## [Your task]
In the records that follow, find the line containing "Um die verwendeten" and the line containing "Der Warenkorb wird", then transcribe both and every line between them exactly, omitting pictures.
[Given data Boundary: Start]
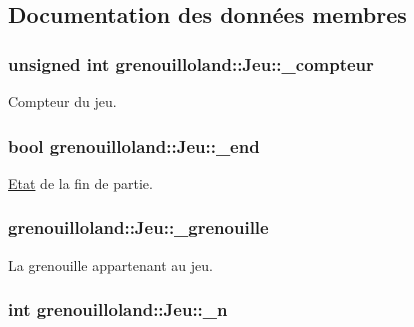 \subsection{Documentation des données membres}
\hypertarget{classgrenouilloland_1_1Jeu_acffeba39357d08306c91064a766b6e7d}{
\subsubsection[{\-\_\-compteur}]{\setlength{\rightskip}{0pt plus 5cm}unsigned int grenouilloland\-::\-Jeu\-::\-\_\-compteur\hspace{0.3cm}{\ttfamily [protected]}}}\label{classgrenouilloland_1_1Jeu_acffeba39357d08306c91064a766b6e7d}
Compteur du jeu. \hypertarget{classgrenouilloland_1_1Jeu_a2b1ca540559752ed171103258be5a58e}{
\subsubsection[{\-\_\-end}]{\setlength{\rightskip}{0pt plus 5cm}bool grenouilloland\-::\-Jeu\-::\-\_\-end\hspace{0.3cm}{\ttfamily [protected]}}}\label{classgrenouilloland_1_1Jeu_a2b1ca540559752ed171103258be5a58e}
\hyperlink{classgrenouilloland_1_1Etat}{Etat} de la fin de partie. \hypertarget{classgrenouilloland_1_1Jeu_a411e399b5c5e63bc2c8890dbd0f0a21a}{
\subsubsection[{\-\_\-grenouille}]{ grenouilloland\-::\-Jeu\-::\-\_\-grenouille\hspace{0.3cm}{\ttfamily [protected]}}}\label{classgrenouilloland_1_1Jeu_a411e399b5c5e63bc2c8890dbd0f0a21a}
La grenouille appartenant au jeu. \hypertarget{classgrenouilloland_1_1Jeu_ab30a76105853c15cc67ef86d20dec98f}{
\subsubsection[{\-\_\-n}]{\setlength{\rightskip}{0pt plus 5cm}int grenouilloland\-::\-Jeu\-::\-\_\-n\hspace{0.3cm}{\ttfamily [protected]}}}\label{classgrenouilloland_1_1Jeu_ab30a76105853c15cc67ef86d20dec98f}
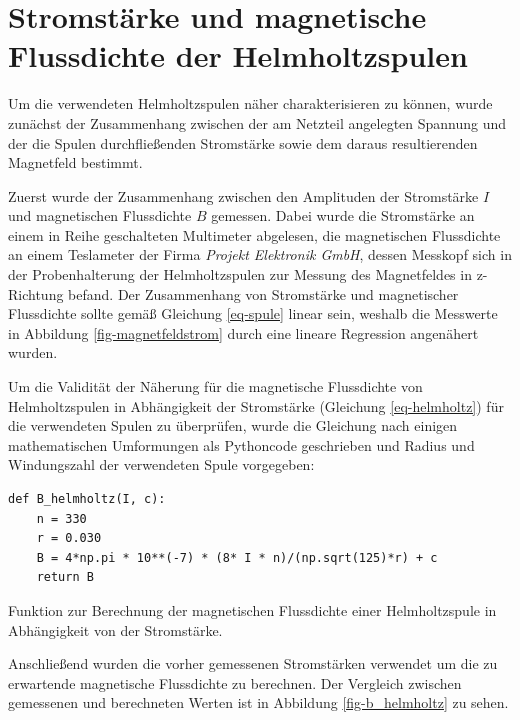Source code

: \documentclass[page,pdftex,12pt,a4paper,twoside,openright]{scrbook}
\begin{document}
\section{Stromstärke und magnetische Flussdichte der Helmholtzspulen \label{sec-b_helmholtz}}
\label{sec:org5798576}
Um die verwendeten Helmholtzspulen näher charakterisieren zu können, wurde zunächst der Zusammenhang zwischen der am Netzteil angelegten Spannung und der die Spulen durchfließenden Stromstärke sowie dem daraus resultierenden Magnetfeld bestimmt.

Zuerst wurde der Zusammenhang zwischen den Amplituden der Stromstärke \(I\) und magnetischen Flussdichte \(B\) gemessen. Dabei wurde die Stromstärke an einem in Reihe geschalteten Multimeter abgelesen, die magnetischen Flussdichte an einem Teslameter der Firma \emph{Projekt Elektronik GmbH}, dessen Messkopf sich in der Probenhalterung der Helmholtzspulen zur Messung des Magnetfeldes in z-Richtung befand. Der Zusammenhang von Stromstärke und magnetischer Flussdichte sollte gemäß Gleichung \ref{eq-spule} linear sein, weshalb die Messwerte in Abbildung \ref{fig-magnetfeldstrom} durch eine lineare Regression angenähert wurden.

Um die Validität der Näherung für die magnetische Flussdichte von Helmholtzspulen in Abhängigkeit der Stromstärke (Gleichung \ref{eq-helmholtz}) für die verwendeten Spulen zu überprüfen, wurde die Gleichung nach einigen mathematischen Umformungen als Pythoncode geschrieben und Radius und Windungszahl der verwendeten Spule vorgegeben:

\begin{listing}[htbp]
\begin{verbatim}
def B_helmholtz(I, c):
    n = 330
    r = 0.030
    B = 4*np.pi * 10**(-7) * (8* I * n)/(np.sqrt(125)*r) + c
    return B
\end{verbatim}
\caption{Funktion zur Berechnung der magnetischen Flussdichte einer Helmholtzspule in Abhängigkeit von der Stromstärke.}
\end{listing}

Anschließend wurden die vorher gemessenen Stromstärken verwendet um die zu erwartende magnetische Flussdichte zu berechnen. Der Vergleich zwischen gemessenen und berechneten Werten ist in Abbildung \ref{fig-b_helmholtz} zu sehen.
\end{document}
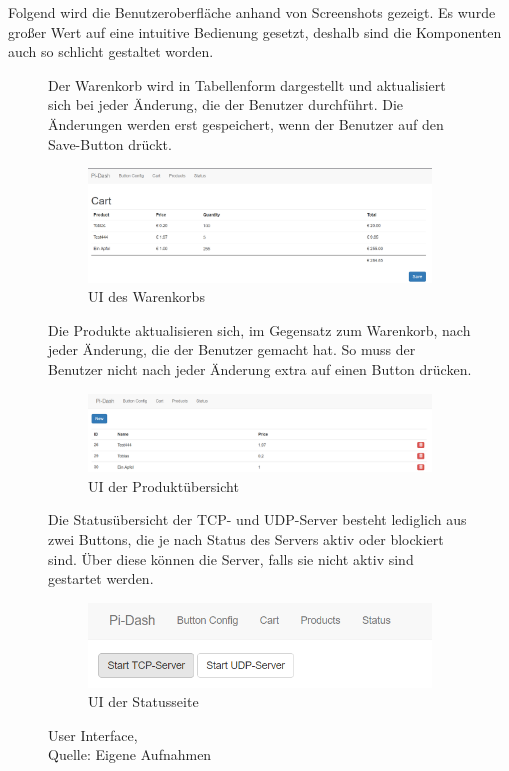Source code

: Folgend wird die Benutzeroberfläche anhand von Screenshots gezeigt. Es wurde großer Wert auf eine intuitive Bedienung gesetzt, deshalb sind die Komponenten auch so schlicht gestaltet worden.
\begin{figure}[!htb]
	Der Warenkorb wird in Tabellenform dargestellt und aktualisiert sich bei jeder Änderung, die der Benutzer durchführt. Die Änderungen werden erst gespeichert, wenn der Benutzer auf den Save-Button drückt.	
  \begin{subfigure}{\linewidth}
	\centering
	\includegraphics[scale=0.4]{Bilder/ui_cart.png}
	\caption[UI des Warenkorbs]{UI des Warenkorbs}
  \end{subfigure}\par\medskip
Die Produkte aktualisieren sich, im Gegensatz zum Warenkorb, nach jeder Änderung, die der Benutzer gemacht hat. So muss der Benutzer nicht nach jeder Änderung extra auf einen Button drücken.
  \begin{subfigure}{\linewidth}	
	\centering
	\includegraphics[scale=0.4]{Bilder/ui_products.png}
	\caption[UI der Produktübersicht]{UI der Produktübersicht}
  \end{subfigure}\par\medskip
Die Statusübersicht der TCP- und UDP-Server besteht lediglich aus zwei Buttons, die je nach Status des Servers aktiv oder blockiert sind. Über diese können die Server, falls sie nicht aktiv sind gestartet werden.
  \begin{subfigure}{\linewidth}
	\centering
	\includegraphics[scale=0.8]{Bilder/ui_status.png}
	\caption[UI der Statusseite]{UI der Statusseite}
  \end{subfigure}
  \caption{User Interface,\\ Quelle: Eigene Aufnahmen}
\end{figure}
[Given data Boundary: End]
## [Reply]
Um die verwendeten Helmholtzspulen näher charakterisieren zu können, wurde zunächst der Zusammenhang zwischen der am Netzteil angelegten Spannung und der die Spulen durchfließenden Stromstärke sowie dem daraus resultierenden Magnetfeld bestimmt.

Zuerst wurde der Zusammenhang zwischen den Amplituden der Stromstärke \(I\) und magnetischen Flussdichte \(B\) gemessen. Dabei wurde die Stromstärke an einem in Reihe geschalteten Multimeter abgelesen, die magnetischen Flussdichte an einem Teslameter der Firma \emph{Projekt Elektronik GmbH}, dessen Messkopf sich in der Probenhalterung der Helmholtzspulen zur Messung des Magnetfeldes in z-Richtung befand. Der Zusammenhang von Stromstärke und magnetischer Flussdichte sollte gemäß Gleichung \ref{eq-spule} linear sein, weshalb die Messwerte in Abbildung \ref{fig-magnetfeldstrom} durch eine lineare Regression angenähert wurden.

Um die Validität der Näherung für die magnetische Flussdichte von Helmholtzspulen in Abhängigkeit der Stromstärke (Gleichung \ref{eq-helmholtz}) für die verwendeten Spulen zu überprüfen, wurde die Gleichung nach einigen mathematischen Umformungen als Pythoncode geschrieben und Radius und Windungszahl der verwendeten Spule vorgegeben:

\begin{listing}[htbp]
\begin{verbatim}
def B_helmholtz(I, c):
    n = 330
    r = 0.030
    B = 4*np.pi * 10**(-7) * (8* I * n)/(np.sqrt(125)*r) + c
    return B
\end{verbatim}
\caption{Funktion zur Berechnung der magnetischen Flussdichte einer Helmholtzspule in Abhängigkeit von der Stromstärke.}
\end{listing}

Anschließend wurden die vorher gemessenen Stromstärken verwendet um die zu erwartende magnetische Flussdichte zu berechnen. Der Vergleich zwischen gemessenen und berechneten Werten ist in Abbildung \ref{fig-b_helmholtz} zu sehen.
\end{document}
Source code

: Folgend wird die Benutzeroberfläche anhand von Screenshots gezeigt. Es wurde großer Wert auf eine intuitive Bedienung gesetzt, deshalb sind die Komponenten auch so schlicht gestaltet worden.
\begin{figure}[!htb]
	Der Warenkorb wird in Tabellenform dargestellt und aktualisiert sich bei jeder Änderung, die der Benutzer durchführt. Die Änderungen werden erst gespeichert, wenn der Benutzer auf den Save-Button drückt.	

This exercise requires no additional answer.